PROMPT – Please state how many lines in the records below contain the word "issues", giving only the number.
[[ ENTRIES PROVIDED open ]]
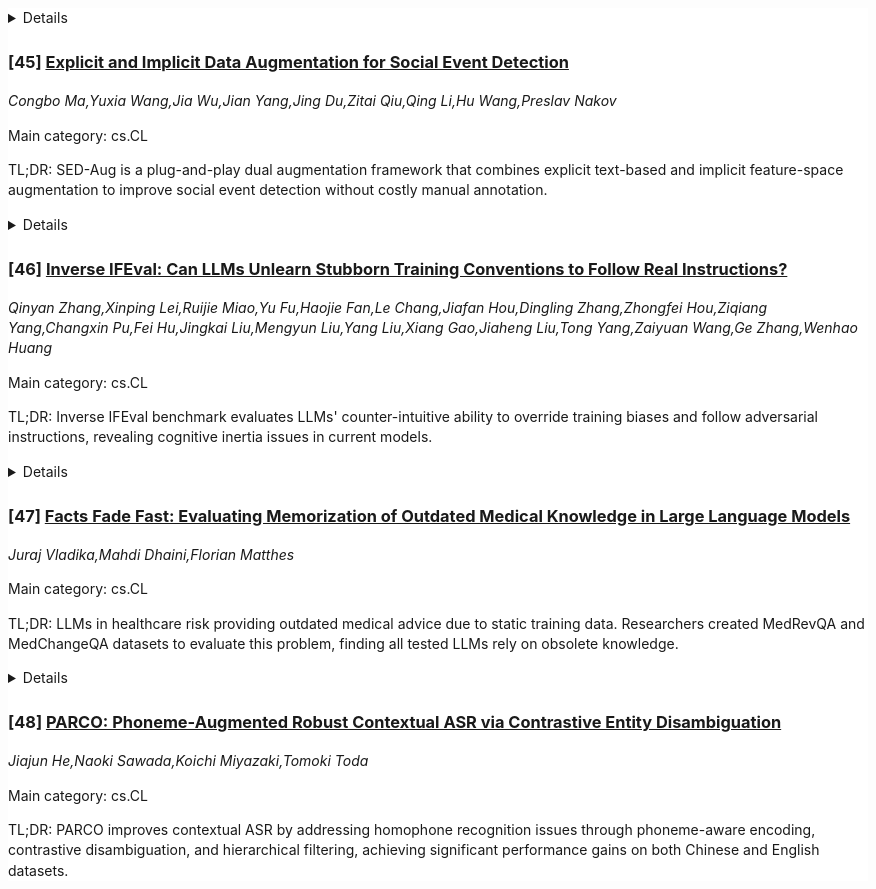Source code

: 
<details><summary>Details</summary></details>


### [45] [Explicit and Implicit Data Augmentation for Social Event Detection](https://arxiv.org/abs/2509.04202)
*Congbo Ma,Yuxia Wang,Jia Wu,Jian Yang,Jing Du,Zitai Qiu,Qing Li,Hu Wang,Preslav Nakov*

Main category: cs.CL

TL;DR: SED-Aug is a plug-and-play dual augmentation framework that combines explicit text-based and implicit feature-space augmentation to improve social event detection without costly manual annotation.


<details><summary>Details</summary></details>


### [46] [Inverse IFEval: Can LLMs Unlearn Stubborn Training Conventions to Follow Real Instructions?](https://arxiv.org/abs/2509.04292)
*Qinyan Zhang,Xinping Lei,Ruijie Miao,Yu Fu,Haojie Fan,Le Chang,Jiafan Hou,Dingling Zhang,Zhongfei Hou,Ziqiang Yang,Changxin Pu,Fei Hu,Jingkai Liu,Mengyun Liu,Yang Liu,Xiang Gao,Jiaheng Liu,Tong Yang,Zaiyuan Wang,Ge Zhang,Wenhao Huang*

Main category: cs.CL

TL;DR: Inverse IFEval benchmark evaluates LLMs' counter-intuitive ability to override training biases and follow adversarial instructions, revealing cognitive inertia issues in current models.


<details><summary>Details</summary></details>


### [47] [Facts Fade Fast: Evaluating Memorization of Outdated Medical Knowledge in Large Language Models](https://arxiv.org/abs/2509.04304)
*Juraj Vladika,Mahdi Dhaini,Florian Matthes*

Main category: cs.CL

TL;DR: LLMs in healthcare risk providing outdated medical advice due to static training data. Researchers created MedRevQA and MedChangeQA datasets to evaluate this problem, finding all tested LLMs rely on obsolete knowledge.


<details><summary>Details</summary></details>


### [48] [PARCO: Phoneme-Augmented Robust Contextual ASR via Contrastive Entity Disambiguation](https://arxiv.org/abs/2509.04357)
*Jiajun He,Naoki Sawada,Koichi Miyazaki,Tomoki Toda*

Main category: cs.CL

TL;DR: PARCO improves contextual ASR by addressing homophone recognition issues through phoneme-aware encoding, contrastive disambiguation, and hierarchical filtering, achieving significant performance gains on both Chinese and English datasets.
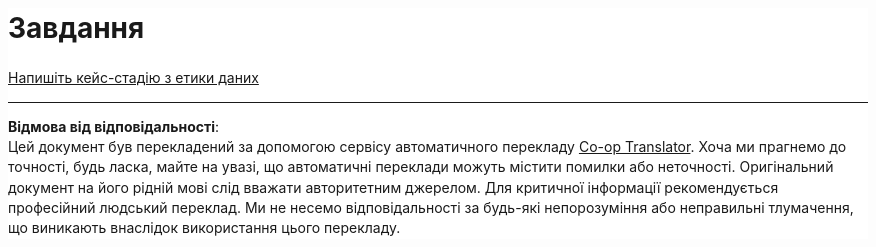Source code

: # Завдання

[Напишіть кейс-стадію з етики даних](assignment.md)

---

**Відмова від відповідальності**:  
Цей документ був перекладений за допомогою сервісу автоматичного перекладу [Co-op Translator](https://github.com/Azure/co-op-translator). Хоча ми прагнемо до точності, будь ласка, майте на увазі, що автоматичні переклади можуть містити помилки або неточності. Оригінальний документ на його рідній мові слід вважати авторитетним джерелом. Для критичної інформації рекомендується професійний людський переклад. Ми не несемо відповідальності за будь-які непорозуміння або неправильні тлумачення, що виникають внаслідок використання цього перекладу.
[[ ENTRIES PROVIDED closed ]]
WRITTEN ANSWER – 2